Velasquez is a regular who labors alongside those who come Mondays and Wednesdays, the drop-in days at the center. And they arrive from all over: travelers, retired people such as poet and Peninsula College professor emerita Alice Derry, and students like Oliver Lawrence, 16.
He joined the revegetation effort as part of a Natural Resources course at the North Olympic Peninsula Skills Center. The teen hopes to become a park ranger one day.
The Elwha River Restoration project is enormous, yes. But the revegetation facet of it is likewise huge in its own right.
Take these 60,000 plantings between May and July. Five processes go into each. There’s seed collection in the watershed, seed cleaning, seed sowing at the native plant center, transplanting of the seedling into a pot and preparation for planting in the wild.
The Washington Conservation Corps lays temporary trails for these hikers — and a day of planting can be an adventure. Zarzeczny has observed bear, otters, dippers and elk, and her fellow Park Service staffer Christina St. John once caught sight of a cougar.

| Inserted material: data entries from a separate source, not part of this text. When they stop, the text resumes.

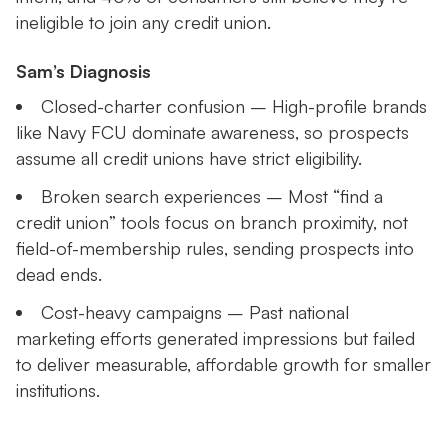
ineligible to join any credit union.
Sam’s Diagnosis
Closed-charter confusion – High-profile brands
like Navy FCU dominate awareness, so prospects
assume all credit unions have strict eligibility.
Broken search experiences – Most “find a
credit union” tools focus on branch proximity, not
field-of-membership rules, sending prospects into
dead ends.
Cost-heavy campaigns – Past national
marketing efforts generated impressions but failed
to deliver measurable, affordable growth for smaller
institutions.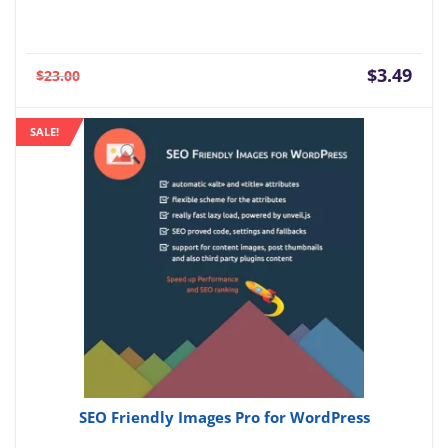
Current
Orig
$
3.49
$
23.00
price
pric
is:
was:
SALE!
$3.49.
$23.
SEO Friendly Images Pro for WordPress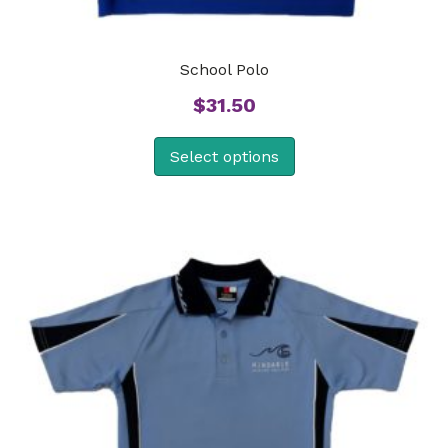
School Polo
$
31.50
Select options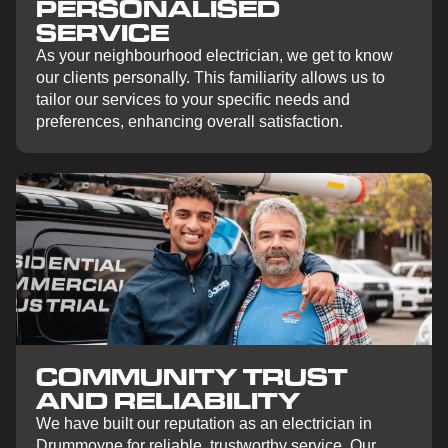
PERSONALISED
SERVICE
As your neighbourhood electrician, we get to know
our clients personally. This familiarity allows us to
tailor our services to your specific needs and
preferences, enhancing overall satisfaction.
COMMUNITY TRUST
AND RELIABILITY
We have built our reputation as an electrician in
Drummoyne for reliable, trustworthy service. Our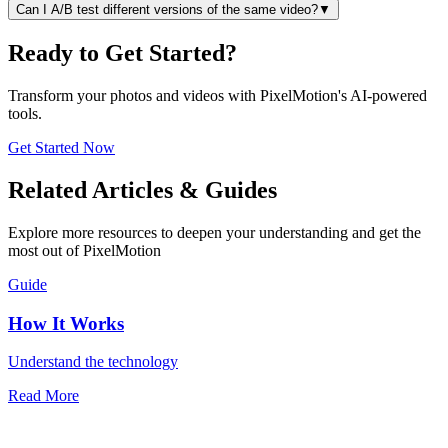
Can I A/B test different versions of the same video?
▼
Ready to Get Started?
Transform your photos and videos with PixelMotion's AI-powered
tools.
Get Started Now
Related Articles & Guides
Explore more resources to deepen your understanding and get the
most out of PixelMotion
Guide
How It Works
Understand the technology
Read More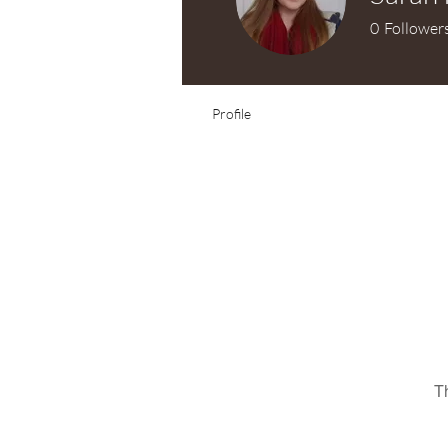
0
Follower
Test Knitter!
Profile
T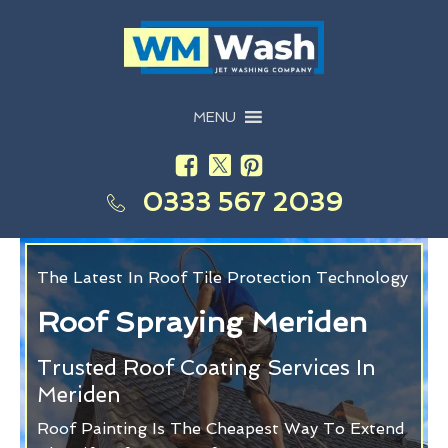
MENU
0333 567 2039
The Latest In Roof Tile Protection Technology
Roof Spraying Meriden
Trusted Roof Coating Services In
Meriden
Roof Painting Is The Cheapest Way To Extend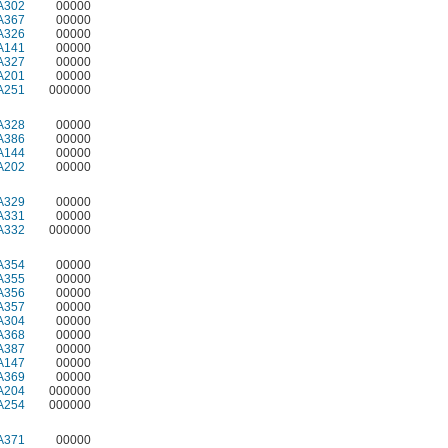
A302
00000
A367
00000
A326
00000
A141
00000
A327
00000
A201
00000
A251
000000
A328
00000
A386
00000
A144
00000
A202
00000
A329
00000
A331
00000
A332
000000
A354
00000
A355
00000
A356
00000
A357
00000
A304
00000
A368
00000
A387
00000
A147
00000
A369
00000
A204
000000
A254
000000
A371
00000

“You see [the river] changing every day,” said Zarzeczny. Now and again, “you can see some of the blue, milky Elwha,” a reminder of the past and a glimpse of the future.
This fall will also be a time of change for Zarzeczny. She and Justin are expecting their first child in late September.
She hopes to keep working till close to her due date. St. John has promised to drive her back to town, Zarzeczny said with a smile, if her time comes when she’s out on the trail.
As a member of the Port Angeles community, Zarzeczny considers the Elwha River restoration a positive thing for the watershed, the city and for the Lower Elwha Klallam tribe, whose people have lived on the river for tens of thousands of years.
The tribe and Olympic National Park have come together in this long-term effort, Zarzeczny notes. “More and more people want to be involved. It’s not like the dams came down and people forgot about it.”
Prospective volunteers keep on phoning, emailing and dropping by the native plant center.
With the project ending in 2017, Zarzeczny’s job is relatively short-lived. Which could be why she is fully present at the seed-cleaning table.
“It’s great,” says Zarzeczny, “to be part of it now.”